Le souffle est là, sur plus de mille deux cents pages. Le parcours paraît de l’ordre de la traversée de l’Atlantique à la rame (l’image est employée pour la Bible elle-même). Bienheureux qui peut faire le voyage d’une traite ! Mais bienheureux aussi ceux et celles qui, intimidés, le feront par étapes : ils ne compteront pas leurs découvertes ! Enseignant, conférencier, écrivain, ami des premiers jours des Cahiers Évangile (tant pis si l’on nous taxe de partialité),P.-M.B. synthétise en effet une vie consacrée à la « vulgarisation» des livres bibliques. On aime sa rigueur mais aussi sa hauteur de vue et sa limpidité d’écriture. Toute la Bible est parcourue.
Pour l’Ancien Testament, l’ordre juif est adopté (Torah, Prophètes, Écrits), complété par les deutérocanoniques; les personnes habituées à utiliser la TOB se sentiront là en terrain connu, les autres feront un (léger) effort. Les titres de chapitres, à la manière des romans d’aventures du XIXe siècle, introduisent avec humour à un propos moins intellectuel qu’existentiel.

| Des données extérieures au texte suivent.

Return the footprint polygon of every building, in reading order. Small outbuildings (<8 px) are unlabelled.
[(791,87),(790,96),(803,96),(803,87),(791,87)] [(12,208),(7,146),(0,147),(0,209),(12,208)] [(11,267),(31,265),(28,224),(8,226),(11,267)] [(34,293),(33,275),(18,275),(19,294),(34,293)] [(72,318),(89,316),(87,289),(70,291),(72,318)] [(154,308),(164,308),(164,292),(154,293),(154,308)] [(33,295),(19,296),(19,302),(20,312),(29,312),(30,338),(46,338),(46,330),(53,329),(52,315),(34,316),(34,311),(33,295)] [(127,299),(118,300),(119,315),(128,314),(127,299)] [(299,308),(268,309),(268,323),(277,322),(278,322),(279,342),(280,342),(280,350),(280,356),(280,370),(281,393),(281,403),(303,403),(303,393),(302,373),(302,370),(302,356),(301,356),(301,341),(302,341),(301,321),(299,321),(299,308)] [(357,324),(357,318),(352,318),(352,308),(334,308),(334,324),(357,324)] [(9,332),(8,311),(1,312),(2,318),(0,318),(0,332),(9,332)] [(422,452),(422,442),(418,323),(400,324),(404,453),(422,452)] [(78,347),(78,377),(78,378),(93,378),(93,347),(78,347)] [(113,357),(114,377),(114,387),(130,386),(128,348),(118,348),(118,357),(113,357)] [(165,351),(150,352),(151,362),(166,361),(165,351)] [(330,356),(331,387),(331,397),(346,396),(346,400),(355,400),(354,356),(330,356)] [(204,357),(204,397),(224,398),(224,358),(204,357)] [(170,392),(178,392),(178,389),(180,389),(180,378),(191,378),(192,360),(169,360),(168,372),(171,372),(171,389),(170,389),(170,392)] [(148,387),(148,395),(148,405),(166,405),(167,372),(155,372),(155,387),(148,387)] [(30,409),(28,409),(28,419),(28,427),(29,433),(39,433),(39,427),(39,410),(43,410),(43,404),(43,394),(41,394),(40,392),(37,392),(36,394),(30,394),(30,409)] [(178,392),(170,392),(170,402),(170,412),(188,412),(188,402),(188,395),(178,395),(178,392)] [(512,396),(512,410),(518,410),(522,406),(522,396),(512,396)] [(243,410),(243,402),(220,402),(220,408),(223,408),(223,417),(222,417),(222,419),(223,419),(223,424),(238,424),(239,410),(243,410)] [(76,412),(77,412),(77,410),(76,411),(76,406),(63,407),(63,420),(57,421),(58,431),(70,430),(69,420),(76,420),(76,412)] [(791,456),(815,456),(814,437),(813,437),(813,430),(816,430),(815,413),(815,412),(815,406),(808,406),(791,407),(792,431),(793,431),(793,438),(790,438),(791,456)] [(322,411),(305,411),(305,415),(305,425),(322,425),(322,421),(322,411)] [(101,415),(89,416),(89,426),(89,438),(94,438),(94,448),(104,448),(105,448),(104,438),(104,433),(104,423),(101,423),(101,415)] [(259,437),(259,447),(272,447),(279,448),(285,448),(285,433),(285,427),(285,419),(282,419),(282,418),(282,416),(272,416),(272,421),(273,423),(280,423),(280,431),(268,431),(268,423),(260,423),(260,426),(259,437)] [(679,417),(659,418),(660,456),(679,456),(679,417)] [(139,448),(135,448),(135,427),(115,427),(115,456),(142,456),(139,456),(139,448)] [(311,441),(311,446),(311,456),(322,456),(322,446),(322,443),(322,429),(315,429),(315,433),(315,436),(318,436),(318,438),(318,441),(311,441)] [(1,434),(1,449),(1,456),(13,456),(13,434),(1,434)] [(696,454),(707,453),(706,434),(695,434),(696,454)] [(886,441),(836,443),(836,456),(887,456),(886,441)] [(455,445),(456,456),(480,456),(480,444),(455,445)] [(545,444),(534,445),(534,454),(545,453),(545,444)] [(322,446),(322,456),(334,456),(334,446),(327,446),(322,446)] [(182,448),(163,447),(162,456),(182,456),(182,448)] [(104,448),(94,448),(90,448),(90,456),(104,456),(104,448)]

À quoi tient la réussite ? Au style, au ton, au rythme. Car P.-M.B. est aussi romancier. Depuis Le muet du roi Salomon (1989) jusqu’à Leïla, les jours (2005), il sait poser un décor, développer une intrigue, dessiner des personnages, alterner temps forts et pauses, tisser une atmosphère – parfois en marge de la Bible, parfois en dehors. Ici, il met en scène un oncle et sa nièce. Entre réalité et fiction – « dans un espace construit pour [eux] deux et qui ne se confond pas avec la vie ordinaire » (p. 10) – ceux-ci disent peu sur eux-mêmes et, en tout cas, rien d’anecdotique qui nous éloignerait du ressort dramatique principal. Car, comme dans tout bon récit, il y a un ressort. Il tient non pas aux multiples histoires et personnages – même pas au personnage divin – mais à l’acte même de lire et de relire la Bible.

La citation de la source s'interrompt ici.